**GIVEN RECORDS**
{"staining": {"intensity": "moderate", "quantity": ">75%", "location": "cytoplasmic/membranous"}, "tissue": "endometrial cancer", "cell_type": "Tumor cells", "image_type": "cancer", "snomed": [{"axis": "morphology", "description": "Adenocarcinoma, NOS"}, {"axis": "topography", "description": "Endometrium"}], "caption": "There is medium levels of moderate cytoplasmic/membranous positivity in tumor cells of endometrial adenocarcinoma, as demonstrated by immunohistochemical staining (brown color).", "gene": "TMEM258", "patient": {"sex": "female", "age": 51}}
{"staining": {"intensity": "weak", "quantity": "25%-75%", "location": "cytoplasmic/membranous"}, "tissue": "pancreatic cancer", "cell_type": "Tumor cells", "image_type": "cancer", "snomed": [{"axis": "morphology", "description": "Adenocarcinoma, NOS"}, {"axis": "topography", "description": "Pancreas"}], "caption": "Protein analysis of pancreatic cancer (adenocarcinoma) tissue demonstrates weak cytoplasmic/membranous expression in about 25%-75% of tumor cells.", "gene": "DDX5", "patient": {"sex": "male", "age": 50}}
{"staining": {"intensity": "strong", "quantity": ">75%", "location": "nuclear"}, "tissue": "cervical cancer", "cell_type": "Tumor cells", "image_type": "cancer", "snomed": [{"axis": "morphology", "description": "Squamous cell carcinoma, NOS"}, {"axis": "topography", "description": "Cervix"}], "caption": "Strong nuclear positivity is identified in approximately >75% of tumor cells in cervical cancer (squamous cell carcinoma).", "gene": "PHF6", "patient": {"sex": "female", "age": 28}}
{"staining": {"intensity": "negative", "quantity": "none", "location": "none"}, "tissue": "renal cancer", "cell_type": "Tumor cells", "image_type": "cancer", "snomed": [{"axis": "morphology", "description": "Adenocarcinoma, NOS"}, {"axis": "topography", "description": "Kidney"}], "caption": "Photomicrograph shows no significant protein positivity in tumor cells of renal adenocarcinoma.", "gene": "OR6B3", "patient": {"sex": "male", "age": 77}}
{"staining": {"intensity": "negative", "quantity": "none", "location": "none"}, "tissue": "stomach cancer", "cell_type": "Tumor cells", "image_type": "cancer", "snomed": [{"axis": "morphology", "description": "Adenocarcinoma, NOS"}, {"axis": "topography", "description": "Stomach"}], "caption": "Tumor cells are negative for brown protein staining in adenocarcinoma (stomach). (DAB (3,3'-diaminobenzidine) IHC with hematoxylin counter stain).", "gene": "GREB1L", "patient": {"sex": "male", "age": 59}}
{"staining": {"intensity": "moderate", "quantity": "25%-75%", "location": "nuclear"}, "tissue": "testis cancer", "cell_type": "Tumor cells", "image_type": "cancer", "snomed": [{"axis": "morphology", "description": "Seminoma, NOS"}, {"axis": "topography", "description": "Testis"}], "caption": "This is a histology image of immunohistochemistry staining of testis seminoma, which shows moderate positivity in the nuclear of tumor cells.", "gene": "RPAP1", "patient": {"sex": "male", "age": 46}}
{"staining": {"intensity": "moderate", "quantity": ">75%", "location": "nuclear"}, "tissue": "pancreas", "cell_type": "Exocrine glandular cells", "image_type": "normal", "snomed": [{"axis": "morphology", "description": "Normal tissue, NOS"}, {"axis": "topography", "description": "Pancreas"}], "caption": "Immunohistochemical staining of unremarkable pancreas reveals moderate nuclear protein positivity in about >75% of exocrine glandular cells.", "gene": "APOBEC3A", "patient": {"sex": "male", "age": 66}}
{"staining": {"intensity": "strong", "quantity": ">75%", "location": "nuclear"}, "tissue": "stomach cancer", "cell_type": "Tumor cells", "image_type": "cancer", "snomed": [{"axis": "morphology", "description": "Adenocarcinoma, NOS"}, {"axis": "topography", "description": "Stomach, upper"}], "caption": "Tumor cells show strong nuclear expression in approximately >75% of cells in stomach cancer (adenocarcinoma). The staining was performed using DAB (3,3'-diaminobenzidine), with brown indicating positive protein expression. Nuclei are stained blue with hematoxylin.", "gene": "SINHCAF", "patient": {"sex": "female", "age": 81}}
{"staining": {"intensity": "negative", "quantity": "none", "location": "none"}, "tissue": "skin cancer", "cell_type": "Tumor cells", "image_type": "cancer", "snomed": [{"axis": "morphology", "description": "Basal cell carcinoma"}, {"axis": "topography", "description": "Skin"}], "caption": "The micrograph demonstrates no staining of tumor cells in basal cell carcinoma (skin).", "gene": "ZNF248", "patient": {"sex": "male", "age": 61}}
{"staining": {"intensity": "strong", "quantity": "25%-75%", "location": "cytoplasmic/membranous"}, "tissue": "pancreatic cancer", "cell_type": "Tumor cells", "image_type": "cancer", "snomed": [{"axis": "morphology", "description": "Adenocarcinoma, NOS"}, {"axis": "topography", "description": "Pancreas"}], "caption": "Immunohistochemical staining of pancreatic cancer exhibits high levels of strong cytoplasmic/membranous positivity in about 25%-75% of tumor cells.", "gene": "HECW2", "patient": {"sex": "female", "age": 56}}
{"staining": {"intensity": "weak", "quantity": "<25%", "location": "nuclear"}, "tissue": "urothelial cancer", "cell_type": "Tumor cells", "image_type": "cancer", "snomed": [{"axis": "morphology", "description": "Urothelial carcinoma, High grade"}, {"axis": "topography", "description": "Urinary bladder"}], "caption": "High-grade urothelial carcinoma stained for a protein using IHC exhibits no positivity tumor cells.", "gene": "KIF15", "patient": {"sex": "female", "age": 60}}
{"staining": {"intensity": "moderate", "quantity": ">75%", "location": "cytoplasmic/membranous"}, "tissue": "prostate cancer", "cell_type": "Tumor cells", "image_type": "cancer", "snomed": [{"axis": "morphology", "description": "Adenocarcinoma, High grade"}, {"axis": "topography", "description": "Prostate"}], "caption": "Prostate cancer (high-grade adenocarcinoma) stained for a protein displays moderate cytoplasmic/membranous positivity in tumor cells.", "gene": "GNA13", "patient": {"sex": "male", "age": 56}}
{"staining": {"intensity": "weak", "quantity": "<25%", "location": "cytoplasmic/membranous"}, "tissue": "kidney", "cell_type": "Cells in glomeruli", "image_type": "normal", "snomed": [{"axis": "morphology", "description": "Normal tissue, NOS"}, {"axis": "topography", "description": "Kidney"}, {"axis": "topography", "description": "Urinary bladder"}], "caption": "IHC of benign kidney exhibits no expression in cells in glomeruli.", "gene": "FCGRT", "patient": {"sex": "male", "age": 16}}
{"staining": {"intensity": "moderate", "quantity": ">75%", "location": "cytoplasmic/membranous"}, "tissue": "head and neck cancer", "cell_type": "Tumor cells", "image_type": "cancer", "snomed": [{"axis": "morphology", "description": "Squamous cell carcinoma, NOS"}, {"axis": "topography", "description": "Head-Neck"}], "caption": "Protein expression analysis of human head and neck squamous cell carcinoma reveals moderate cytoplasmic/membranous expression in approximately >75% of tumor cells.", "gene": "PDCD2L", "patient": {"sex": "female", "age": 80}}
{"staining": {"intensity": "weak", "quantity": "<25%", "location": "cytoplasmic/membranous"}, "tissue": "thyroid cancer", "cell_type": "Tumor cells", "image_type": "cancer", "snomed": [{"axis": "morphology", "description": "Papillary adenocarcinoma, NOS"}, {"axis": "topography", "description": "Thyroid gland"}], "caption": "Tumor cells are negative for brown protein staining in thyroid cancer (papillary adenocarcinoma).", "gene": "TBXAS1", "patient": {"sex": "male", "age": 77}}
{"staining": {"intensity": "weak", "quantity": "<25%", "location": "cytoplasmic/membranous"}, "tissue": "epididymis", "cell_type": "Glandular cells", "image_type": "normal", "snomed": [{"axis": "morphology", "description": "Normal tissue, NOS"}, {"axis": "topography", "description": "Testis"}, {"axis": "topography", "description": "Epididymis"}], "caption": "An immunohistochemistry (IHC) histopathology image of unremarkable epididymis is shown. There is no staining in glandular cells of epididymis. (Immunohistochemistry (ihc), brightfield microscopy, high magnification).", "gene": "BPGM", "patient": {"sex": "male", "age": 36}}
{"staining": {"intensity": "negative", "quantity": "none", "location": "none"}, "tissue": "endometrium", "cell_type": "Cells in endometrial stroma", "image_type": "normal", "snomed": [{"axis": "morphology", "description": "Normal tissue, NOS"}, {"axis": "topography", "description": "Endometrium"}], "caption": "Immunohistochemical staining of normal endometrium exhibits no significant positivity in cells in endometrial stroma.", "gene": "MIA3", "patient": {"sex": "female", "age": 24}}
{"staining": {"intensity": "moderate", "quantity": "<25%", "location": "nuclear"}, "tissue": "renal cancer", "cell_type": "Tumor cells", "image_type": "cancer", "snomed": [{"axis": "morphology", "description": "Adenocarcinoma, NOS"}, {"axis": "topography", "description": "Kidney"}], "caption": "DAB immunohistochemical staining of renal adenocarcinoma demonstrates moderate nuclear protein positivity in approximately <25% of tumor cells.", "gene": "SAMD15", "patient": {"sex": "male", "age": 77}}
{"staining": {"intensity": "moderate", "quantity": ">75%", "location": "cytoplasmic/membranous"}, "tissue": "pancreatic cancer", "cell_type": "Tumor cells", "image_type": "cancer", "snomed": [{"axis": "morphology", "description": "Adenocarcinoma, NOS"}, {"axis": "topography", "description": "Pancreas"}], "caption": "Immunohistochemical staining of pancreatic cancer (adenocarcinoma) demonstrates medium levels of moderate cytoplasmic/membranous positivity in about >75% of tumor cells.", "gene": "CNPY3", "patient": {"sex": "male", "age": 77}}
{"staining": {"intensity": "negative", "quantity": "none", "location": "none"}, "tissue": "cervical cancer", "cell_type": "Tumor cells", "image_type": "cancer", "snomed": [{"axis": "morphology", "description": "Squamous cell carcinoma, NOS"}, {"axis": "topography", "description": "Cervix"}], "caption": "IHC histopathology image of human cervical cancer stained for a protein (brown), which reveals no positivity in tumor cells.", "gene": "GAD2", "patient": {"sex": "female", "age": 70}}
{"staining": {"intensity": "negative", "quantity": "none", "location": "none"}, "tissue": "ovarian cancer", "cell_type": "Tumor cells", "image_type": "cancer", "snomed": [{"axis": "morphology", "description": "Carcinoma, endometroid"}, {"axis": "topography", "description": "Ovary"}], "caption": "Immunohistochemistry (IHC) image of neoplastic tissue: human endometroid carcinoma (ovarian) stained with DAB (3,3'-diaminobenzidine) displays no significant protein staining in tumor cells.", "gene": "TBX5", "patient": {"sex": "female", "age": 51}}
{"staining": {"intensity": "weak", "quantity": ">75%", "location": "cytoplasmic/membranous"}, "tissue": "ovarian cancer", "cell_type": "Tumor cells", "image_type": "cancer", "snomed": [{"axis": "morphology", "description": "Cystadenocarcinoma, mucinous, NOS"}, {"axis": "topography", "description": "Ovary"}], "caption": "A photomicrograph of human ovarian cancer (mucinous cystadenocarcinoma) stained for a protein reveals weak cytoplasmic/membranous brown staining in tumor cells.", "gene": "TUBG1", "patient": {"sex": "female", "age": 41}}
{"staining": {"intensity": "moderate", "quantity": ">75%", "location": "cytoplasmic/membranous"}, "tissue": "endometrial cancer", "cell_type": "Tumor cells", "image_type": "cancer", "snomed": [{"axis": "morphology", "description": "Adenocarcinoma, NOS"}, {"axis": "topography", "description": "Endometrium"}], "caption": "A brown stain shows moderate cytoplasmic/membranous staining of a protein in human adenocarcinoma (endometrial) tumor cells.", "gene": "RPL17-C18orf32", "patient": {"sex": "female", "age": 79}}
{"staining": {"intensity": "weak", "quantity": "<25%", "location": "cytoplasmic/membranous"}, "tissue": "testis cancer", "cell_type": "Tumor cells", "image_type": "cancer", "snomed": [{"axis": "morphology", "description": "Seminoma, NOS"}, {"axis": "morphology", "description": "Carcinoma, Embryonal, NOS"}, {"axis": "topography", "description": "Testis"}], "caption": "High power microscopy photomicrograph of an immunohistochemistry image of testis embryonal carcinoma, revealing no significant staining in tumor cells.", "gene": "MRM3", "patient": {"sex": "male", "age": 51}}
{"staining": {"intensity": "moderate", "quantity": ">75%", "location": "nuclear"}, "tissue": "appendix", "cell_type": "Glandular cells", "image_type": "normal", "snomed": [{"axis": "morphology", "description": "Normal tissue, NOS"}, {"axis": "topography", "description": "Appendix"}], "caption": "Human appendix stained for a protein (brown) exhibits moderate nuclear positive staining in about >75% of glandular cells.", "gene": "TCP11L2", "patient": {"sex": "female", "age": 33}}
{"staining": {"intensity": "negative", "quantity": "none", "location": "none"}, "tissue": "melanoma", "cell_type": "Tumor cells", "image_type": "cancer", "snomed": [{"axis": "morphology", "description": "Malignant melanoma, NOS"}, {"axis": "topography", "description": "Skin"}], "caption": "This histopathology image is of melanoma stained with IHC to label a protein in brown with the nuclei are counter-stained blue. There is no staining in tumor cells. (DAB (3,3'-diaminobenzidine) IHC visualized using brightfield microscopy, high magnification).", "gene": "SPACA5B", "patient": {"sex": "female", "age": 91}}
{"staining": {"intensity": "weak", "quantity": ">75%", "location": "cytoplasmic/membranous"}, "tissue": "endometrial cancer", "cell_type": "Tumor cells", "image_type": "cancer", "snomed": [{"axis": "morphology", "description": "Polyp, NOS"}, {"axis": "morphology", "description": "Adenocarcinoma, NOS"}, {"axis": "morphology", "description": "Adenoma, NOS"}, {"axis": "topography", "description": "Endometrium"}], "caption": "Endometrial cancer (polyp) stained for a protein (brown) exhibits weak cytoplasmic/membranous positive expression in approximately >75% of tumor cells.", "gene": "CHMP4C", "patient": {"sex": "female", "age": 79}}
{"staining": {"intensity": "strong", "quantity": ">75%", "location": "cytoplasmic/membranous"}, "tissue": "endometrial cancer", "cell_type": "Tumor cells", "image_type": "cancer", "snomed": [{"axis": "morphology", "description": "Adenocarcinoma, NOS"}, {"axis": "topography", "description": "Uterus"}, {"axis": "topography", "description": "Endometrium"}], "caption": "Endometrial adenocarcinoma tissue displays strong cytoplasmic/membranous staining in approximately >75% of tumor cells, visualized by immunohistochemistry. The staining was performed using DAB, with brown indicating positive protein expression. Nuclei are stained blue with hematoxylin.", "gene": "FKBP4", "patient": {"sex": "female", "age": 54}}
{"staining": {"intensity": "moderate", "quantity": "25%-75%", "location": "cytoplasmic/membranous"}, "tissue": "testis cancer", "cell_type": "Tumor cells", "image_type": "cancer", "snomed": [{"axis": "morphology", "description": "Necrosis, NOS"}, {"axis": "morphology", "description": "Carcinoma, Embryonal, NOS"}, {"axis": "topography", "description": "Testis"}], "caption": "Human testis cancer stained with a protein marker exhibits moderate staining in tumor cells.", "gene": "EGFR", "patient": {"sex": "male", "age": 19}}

**WHAT YOU NEED TO DO**
From the entries above, copy every line containing the word "brightfield".

**OUTPUT OF THE TASK**
{"staining": {"intensity": "weak", "quantity": "<25%", "location": "cytoplasmic/membranous"}, "tissue": "epididymis", "cell_type": "Glandular cells", "image_type": "normal", "snomed": [{"axis": "morphology", "description": "Normal tissue, NOS"}, {"axis": "topography", "description": "Testis"}, {"axis": "topography", "description": "Epididymis"}], "caption": "An immunohistochemistry (IHC) histopathology image of unremarkable epididymis is shown. There is no staining in glandular cells of epididymis. (Immunohistochemistry (ihc), brightfield microscopy, high magnification).", "gene": "BPGM", "patient": {"sex": "male", "age": 36}}
{"staining": {"intensity": "negative", "quantity": "none", "location": "none"}, "tissue": "melanoma", "cell_type": "Tumor cells", "image_type": "cancer", "snomed": [{"axis": "morphology", "description": "Malignant melanoma, NOS"}, {"axis": "topography", "description": "Skin"}], "caption": "This histopathology image is of melanoma stained with IHC to label a protein in brown with the nuclei are counter-stained blue. There is no staining in tumor cells. (DAB (3,3'-diaminobenzidine) IHC visualized using brightfield microscopy, high magnification).", "gene": "SPACA5B", "patient": {"sex": "female", "age": 91}}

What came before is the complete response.